#### [Written task]
Only the lines from the start of the entries through the line with "нито паднали. Завидно" are wanted; please output them exactly.

::: Given information

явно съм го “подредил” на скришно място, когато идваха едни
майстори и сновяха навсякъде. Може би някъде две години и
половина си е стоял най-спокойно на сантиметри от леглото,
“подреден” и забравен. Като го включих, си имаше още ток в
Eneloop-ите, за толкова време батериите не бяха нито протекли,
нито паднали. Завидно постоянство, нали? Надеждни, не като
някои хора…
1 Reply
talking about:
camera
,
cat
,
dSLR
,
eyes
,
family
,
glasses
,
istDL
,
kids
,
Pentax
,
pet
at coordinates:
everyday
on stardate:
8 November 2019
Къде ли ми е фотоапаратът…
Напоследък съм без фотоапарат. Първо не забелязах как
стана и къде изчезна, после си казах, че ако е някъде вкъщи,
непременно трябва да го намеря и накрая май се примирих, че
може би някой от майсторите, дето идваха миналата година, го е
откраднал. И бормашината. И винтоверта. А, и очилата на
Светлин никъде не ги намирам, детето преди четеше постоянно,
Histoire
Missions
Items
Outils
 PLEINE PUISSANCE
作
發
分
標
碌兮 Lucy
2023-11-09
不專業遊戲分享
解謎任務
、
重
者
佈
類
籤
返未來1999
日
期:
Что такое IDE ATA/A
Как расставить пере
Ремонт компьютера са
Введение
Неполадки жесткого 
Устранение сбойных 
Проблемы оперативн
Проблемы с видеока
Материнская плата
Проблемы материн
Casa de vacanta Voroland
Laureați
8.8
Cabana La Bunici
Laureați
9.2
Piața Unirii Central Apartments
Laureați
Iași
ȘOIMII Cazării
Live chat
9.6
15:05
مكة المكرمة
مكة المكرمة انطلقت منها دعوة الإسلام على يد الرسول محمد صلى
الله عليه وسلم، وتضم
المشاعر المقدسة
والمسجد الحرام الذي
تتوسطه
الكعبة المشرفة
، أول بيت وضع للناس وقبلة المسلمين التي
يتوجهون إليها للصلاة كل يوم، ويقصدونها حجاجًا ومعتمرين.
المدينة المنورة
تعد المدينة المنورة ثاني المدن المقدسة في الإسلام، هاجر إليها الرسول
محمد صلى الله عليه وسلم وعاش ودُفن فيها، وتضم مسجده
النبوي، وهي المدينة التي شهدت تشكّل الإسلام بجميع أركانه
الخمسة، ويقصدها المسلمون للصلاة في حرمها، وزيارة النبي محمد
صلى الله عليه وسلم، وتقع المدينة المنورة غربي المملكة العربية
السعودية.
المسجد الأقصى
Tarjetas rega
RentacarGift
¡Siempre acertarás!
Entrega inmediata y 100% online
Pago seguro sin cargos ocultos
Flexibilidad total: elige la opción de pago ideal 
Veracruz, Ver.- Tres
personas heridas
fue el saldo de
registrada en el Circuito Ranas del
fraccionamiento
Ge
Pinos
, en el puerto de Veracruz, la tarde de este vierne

::::::

#### [Exercise result]
явно съм го “подредил” на скришно място, когато идваха едни
майстори и сновяха навсякъде. Може би някъде две години и
половина си е стоял най-спокойно на сантиметри от леглото,
“подреден” и забравен. Като го включих, си имаше още ток в
Eneloop-ите, за толкова време батериите не бяха нито протекли,
нито паднали. Завидно постоянство, нали? Надеждни, не като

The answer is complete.